Creativity is key for this data scientist and concert pianist
For Omar Abboud, machine-learning models and classical piano concertos have more in common than meets the eye (or ear). A data scientist by day and concert pianist by night, Abboud unravels complexity, whether he is sitting at a keyboard or behind the keys of a baby grand.
Abboud, S.M. ’17, began learning to play the piano at age 4, which was also around the time he began developing an interest in science. While he was enamored by the latest technology, it was actually Abboud’s family history that inspired him to study engineering.
“My grandfather was a Palestinian refugee, and it was his education that brought him out of that situation. He traveled all the way to the U.S. to achieve his dream of completing his university studies, and he studied engineering,” he said. “The value of education as a means to freedom and success was a very big influence on my decision to pursue engineering.”
Abboud earned a bachelor’s degree in operations research from Columbia University and then enrolled in the computational science and engineering master’s program offered by the Institute for Applied Computational Science (IACS) at the Harvard John A. Paulson School of Engineering and Applied Sciences to leverage his technical training with practical applications in business and academia.
He enjoyed the opportunity to work with students who had very diverse backgrounds and interests, while exploring his own passions through data science. Abboud’s capstone project combined his love of music and his fascination with technology. Working with Spotify, his team developed a machine-learning model that uses musical features in songs to provide playlist recommendations for users.
“As a musician, I’ve thought so much about how to bring music to people, how to evoke certain feelings, and how to communicate with an audience through performance,” he said. “Studying whether intrinsically different sounds cause people to react positively or negatively was a very interesting angle.”
After graduation, Abboud joined Squarespace, a web publishing platform for individuals and businesses to create websites, as a data scientist. He examines different forms of advertising media Squarespace uses to help the company make strategic decisions about how to deploy media and allocate the marketing budget. Working with such a vast amount of data is his biggest challenge.
“You have to understand how to digest qualitative and quantitative data, and then make a decision on how to predict the importance of each piece in bringing the customer to the business,” he said. “Squarespace is taking a leading role in using data science to optimize these strategic decisions and bring technical rigor to the traditional tools of this field.”
Abboud enjoys working with a team that is diverse and dynamic on problems that require a lot of creativity to solve.
Flexing his creative muscles through music makes him a better data scientist, Abboud said. He continues to play with a chamber trio in New York City, and has performed at Carnegie Hall, the Italian Academy, Symphony Space, and Lincoln Center.
“The piano is a special instrument because it has an extraordinary range of possibilities,” he said. “Because of that range of expressions, playing piano has never been boring for me. You can spend a lifetime discovering the piano.”

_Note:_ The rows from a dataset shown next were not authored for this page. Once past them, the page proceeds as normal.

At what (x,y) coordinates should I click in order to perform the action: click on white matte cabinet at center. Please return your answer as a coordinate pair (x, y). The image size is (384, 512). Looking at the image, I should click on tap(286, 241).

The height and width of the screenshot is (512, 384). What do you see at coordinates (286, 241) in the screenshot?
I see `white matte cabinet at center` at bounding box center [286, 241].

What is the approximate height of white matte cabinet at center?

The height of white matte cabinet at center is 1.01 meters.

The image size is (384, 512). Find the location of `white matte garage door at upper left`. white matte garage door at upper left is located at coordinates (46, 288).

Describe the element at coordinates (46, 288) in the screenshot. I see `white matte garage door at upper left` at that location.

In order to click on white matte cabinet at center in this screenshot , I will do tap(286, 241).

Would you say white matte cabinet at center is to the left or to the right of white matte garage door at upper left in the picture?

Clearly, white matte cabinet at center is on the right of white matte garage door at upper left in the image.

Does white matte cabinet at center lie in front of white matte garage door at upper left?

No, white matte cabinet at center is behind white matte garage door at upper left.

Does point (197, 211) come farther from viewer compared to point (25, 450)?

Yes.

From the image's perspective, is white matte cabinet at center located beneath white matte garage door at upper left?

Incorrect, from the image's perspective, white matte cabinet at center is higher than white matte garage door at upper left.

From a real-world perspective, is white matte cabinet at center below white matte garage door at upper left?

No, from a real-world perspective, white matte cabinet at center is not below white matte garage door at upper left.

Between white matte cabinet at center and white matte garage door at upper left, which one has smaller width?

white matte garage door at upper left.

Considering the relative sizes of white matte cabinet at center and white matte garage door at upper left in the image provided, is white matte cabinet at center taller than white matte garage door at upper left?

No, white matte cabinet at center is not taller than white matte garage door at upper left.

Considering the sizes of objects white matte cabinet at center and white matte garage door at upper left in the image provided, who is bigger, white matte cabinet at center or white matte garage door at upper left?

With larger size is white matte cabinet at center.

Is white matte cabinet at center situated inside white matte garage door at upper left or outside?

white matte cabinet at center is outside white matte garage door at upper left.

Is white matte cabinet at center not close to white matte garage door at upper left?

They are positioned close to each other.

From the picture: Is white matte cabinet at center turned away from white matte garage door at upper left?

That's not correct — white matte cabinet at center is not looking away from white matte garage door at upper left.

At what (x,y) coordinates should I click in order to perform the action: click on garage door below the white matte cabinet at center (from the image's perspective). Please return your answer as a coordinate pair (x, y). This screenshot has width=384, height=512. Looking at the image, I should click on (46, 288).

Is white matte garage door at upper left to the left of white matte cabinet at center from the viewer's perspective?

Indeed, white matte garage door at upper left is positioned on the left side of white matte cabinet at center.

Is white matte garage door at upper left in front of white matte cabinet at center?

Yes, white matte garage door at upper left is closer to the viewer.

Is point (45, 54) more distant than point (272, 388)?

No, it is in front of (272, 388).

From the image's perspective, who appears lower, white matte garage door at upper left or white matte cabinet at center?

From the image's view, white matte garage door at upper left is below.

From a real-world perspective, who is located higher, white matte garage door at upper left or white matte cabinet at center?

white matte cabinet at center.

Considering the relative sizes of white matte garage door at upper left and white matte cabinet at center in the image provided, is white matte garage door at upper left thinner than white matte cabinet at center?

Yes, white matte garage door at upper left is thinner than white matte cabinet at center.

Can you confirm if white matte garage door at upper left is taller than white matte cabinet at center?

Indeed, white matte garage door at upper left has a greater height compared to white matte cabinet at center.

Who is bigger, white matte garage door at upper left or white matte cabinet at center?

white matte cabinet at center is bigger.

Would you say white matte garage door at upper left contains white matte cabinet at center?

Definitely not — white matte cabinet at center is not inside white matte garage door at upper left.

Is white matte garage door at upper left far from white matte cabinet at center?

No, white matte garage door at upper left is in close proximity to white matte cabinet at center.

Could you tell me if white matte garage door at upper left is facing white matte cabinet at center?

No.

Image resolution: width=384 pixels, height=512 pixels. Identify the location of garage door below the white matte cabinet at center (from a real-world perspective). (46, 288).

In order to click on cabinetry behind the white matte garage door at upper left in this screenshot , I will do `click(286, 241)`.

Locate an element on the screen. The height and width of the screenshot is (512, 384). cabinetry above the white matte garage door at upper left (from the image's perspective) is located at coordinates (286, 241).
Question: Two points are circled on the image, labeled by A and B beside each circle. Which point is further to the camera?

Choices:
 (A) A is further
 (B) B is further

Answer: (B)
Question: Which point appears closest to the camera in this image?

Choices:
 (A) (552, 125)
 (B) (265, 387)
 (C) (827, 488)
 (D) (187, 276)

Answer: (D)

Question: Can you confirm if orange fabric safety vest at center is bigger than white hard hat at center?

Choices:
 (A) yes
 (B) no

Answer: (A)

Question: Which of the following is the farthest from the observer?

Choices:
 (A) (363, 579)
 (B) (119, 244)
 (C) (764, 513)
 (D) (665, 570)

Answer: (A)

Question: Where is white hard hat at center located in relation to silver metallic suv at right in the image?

Outside the concert halls, Abboud’s involvement in the New York City musical community led him to take on another technological initiative as a Global Shaper with the World Economic Forum.
The World Economic Forum’s Global Shaper program forms a network of young people contributing to the dialogue about global economic policy. Abboud worked with a small team of other Shapers in New York City to create a website that helps recently arrived immigrants and refugees find the resources they need to start lives in the U.S. in their native languages.
“The issues that refugees and immigrants face when they first come to North America are very familiar to me. I thought to myself, in the wake of the current refugee crisis, is there something I can do as someone who is trained in tech?” he said. “The things immigrants and refugees experience during their first few months in the U.S. really set them up for success or failure down the road, so that was a key area for intervention that I thought would be very impactful.”
For Abboud, the opportunity to make an impact—whether he is analyzing marketing data at Squarespace, playing chamber music for a rapt audience at Carnegie Hall, or developing a tool to help immigrants find better lives—is both inspiring and humbling.